======== DATA SHOWN

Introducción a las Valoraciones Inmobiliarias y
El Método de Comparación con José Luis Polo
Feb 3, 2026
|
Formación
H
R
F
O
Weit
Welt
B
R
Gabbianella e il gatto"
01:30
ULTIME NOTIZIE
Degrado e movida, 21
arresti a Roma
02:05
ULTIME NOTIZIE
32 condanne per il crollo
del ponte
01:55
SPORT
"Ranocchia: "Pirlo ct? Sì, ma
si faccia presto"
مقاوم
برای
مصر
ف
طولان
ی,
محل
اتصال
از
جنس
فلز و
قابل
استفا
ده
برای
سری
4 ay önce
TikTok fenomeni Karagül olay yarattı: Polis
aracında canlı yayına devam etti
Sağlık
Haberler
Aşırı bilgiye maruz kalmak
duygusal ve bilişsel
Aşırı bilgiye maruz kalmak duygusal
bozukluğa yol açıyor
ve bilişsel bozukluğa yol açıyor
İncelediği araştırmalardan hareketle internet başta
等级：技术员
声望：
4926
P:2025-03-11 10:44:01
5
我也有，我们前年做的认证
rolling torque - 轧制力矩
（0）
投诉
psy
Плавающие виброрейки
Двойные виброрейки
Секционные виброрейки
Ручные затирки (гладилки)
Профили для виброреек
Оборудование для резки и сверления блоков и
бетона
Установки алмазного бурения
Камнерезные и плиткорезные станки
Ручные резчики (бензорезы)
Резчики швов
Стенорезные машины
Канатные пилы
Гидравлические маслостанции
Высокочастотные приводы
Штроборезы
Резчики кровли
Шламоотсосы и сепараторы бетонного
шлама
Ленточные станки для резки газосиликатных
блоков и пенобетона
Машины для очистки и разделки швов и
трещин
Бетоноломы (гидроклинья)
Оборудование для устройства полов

================

(INSTRUCTIONS FOR THE TASK):
Search the lines above for the string "швов", then show every one that has it.

(RESPONSE BELOW):
Резчики швов
Машины для очистки и разделки швов и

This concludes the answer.